(Stored data entries)
----------------------------------------
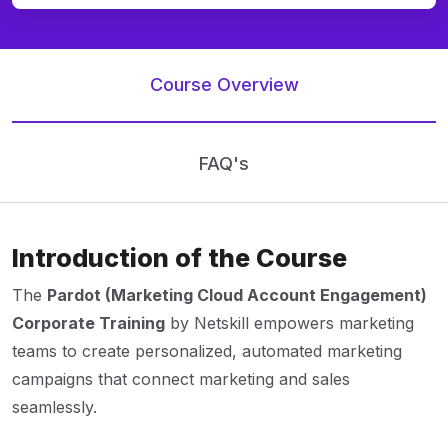
Course Overview
FAQ's
Introduction of the Course
The
Pardot (Marketing Cloud Account Engagement)
Corporate Training
by Netskill empowers marketing
teams to create personalized, automated marketing
campaigns that connect marketing and sales
seamlessly.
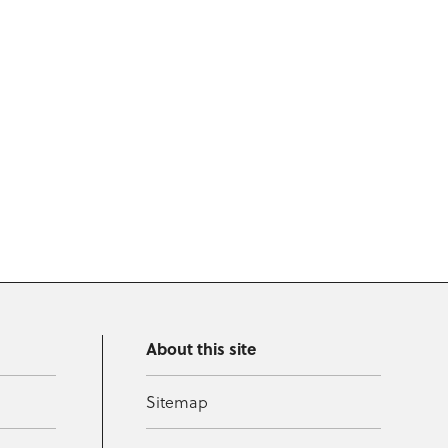
About this site
Sitemap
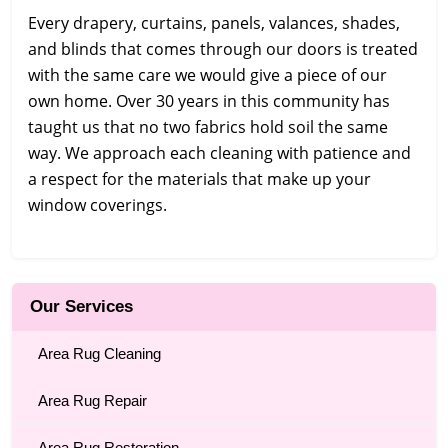
Every drapery, curtains, panels, valances, shades,
and blinds that comes through our doors is treated
with the same care we would give a piece of our
own home. Over 30 years in this community has
taught us that no two fabrics hold soil the same
way. We approach each cleaning with patience and
a respect for the materials that make up your
window coverings.
Our Services
Area Rug Cleaning
Area Rug Repair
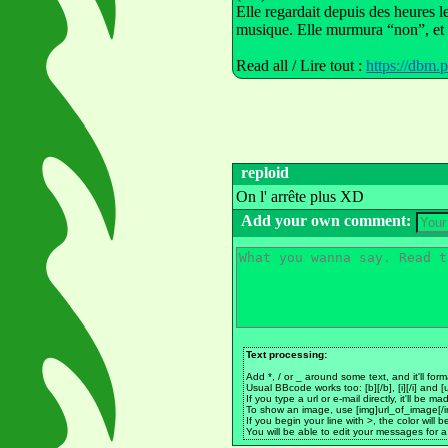
Elle regardait depuis des heures l
musique. Elle murmura “non”, et il
Read all / Lire tout :
https://dbm.
reploid
On l' arrête plus XD
Add your own comment:
Text processing:
Add *, / or _ around some text, and it'll form
Usual BBcode works too: [b][/b], [i][/i] and [u
If you type a url or e-mail directly, it'll be 
To show an image, use [img]url_of_image[/i
If you begin your line with >, the color will 
You will be able to edit your messages for a 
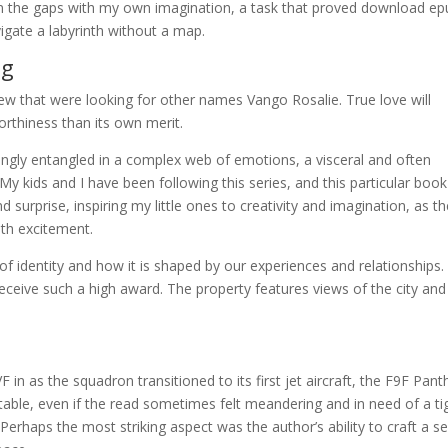
l in the gaps with my own imagination, a task that proved download e
avigate a labyrinth without a map.
ng
w that were looking for other names Vango Rosalie. True love will
orthiness than its own merit.
ngly entangled in a complex web of emotions, a visceral and often
My kids and I have been following this series, and this particular boo
 surprise, inspiring my little ones to creativity and imagination, as t
ith excitement.
f identity and how it is shaped by our experiences and relationships.
ceive such a high award. The property features views of the city and 
n as the squadron transitioned to its first jet aircraft, the F9F Pant
table, even if the read sometimes felt meandering and in need of a ti
erhaps the most striking aspect was the author’s ability to craft a s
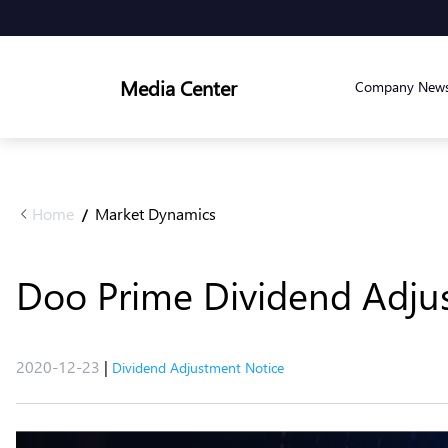
Media Center
Company New
Home
Market Dynamics
/
Doo Prime Dividend Adju
2020-12-23
|
Dividend Adjustment Notice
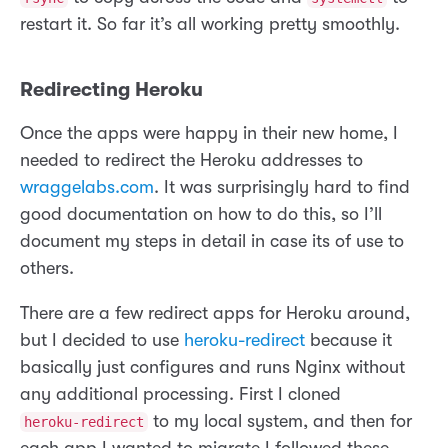
restart it. So far it’s all working pretty smoothly.
Redirecting Heroku
Once the apps were happy in their new home, I
needed to redirect the Heroku addresses to
wraggelabs.com
. It was surprisingly hard to find
good documentation on how to do this, so I’ll
document my steps in detail in case its of use to
others.
There are a few redirect apps for Heroku around,
but I decided to use
heroku-redirect
because it
basically just configures and runs Nginx without
any additional processing. First I cloned
to my local system, and then for
heroku-redirect
each app I wanted to migrate I followed these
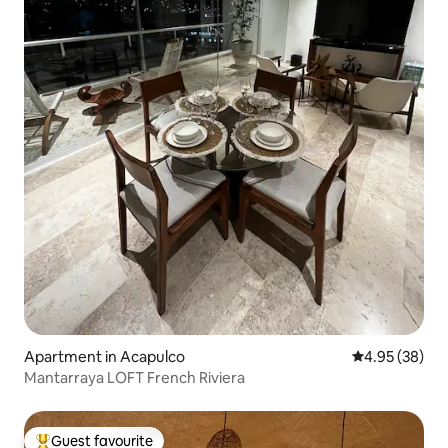
Apartment in Acapulco
4.95 out of 5 
4.95 (38)
Mantarraya LOFT French Riviera
Guest favourite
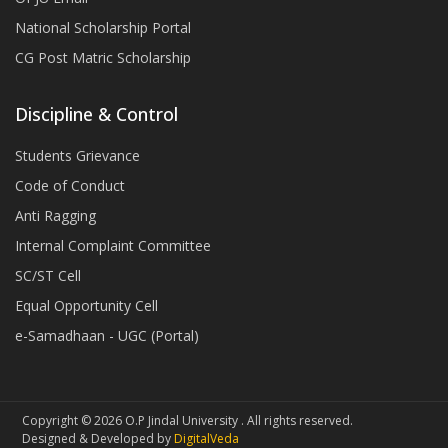
National Scholarship Portal
CG Post Matric Scholarship
Discipline & Control
Students Grievance
Code of Conduct
Anti Ragging
Internal Complaint Committee
SC/ST Cell
Equal Opportunity Cell
e-Samadhaan - UGC (Portal)
Copyright © 2026 O.P Jindal University . All rights reserved.
Designed & Developed by
DigitalVeda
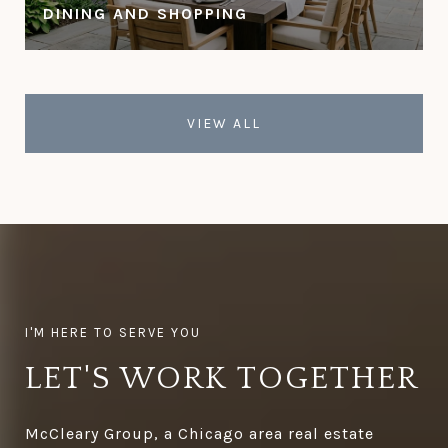
DINING AND SHOPPING
VIEW ALL
LET'S WORK TOGETHER
McCleary Group, a Chicago area real estate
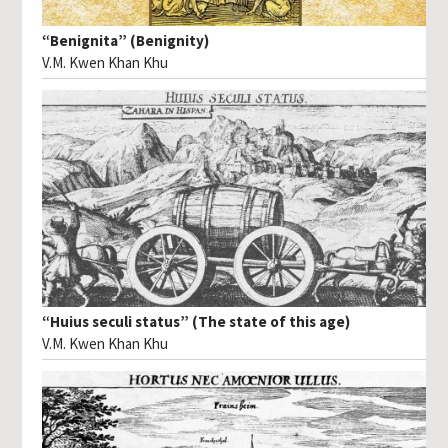
“Benignita” (Benignity)
V.M. Kwen Khan Khu
“Huius seculi status” (The state of this age)
V.M. Kwen Khan Khu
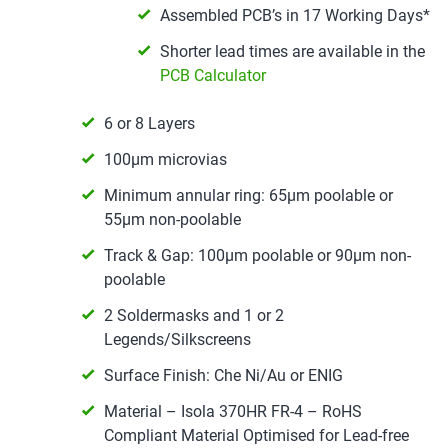
Assembled PCB’s in 17 Working Days*
Shorter lead times are available in the
PCB Calculator
6 or 8 Layers
100µm microvias
Minimum annular ring: 65µm poolable or
55µm non-poolable
Track & Gap: 100µm poolable or 90µm non-
poolable
2 Soldermasks and 1 or 2
Legends/Silkscreens
Surface Finish: Che Ni/Au or ENIG
Material – Isola 370HR FR-4 – RoHS
Compliant Material Optimised for Lead-free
----------------------------------------
**PROBLEM DESCRIPTION**. Count the lines in the entries that contain the string "around", matching case exactly, and reply with only that number.

**RESULT**. 2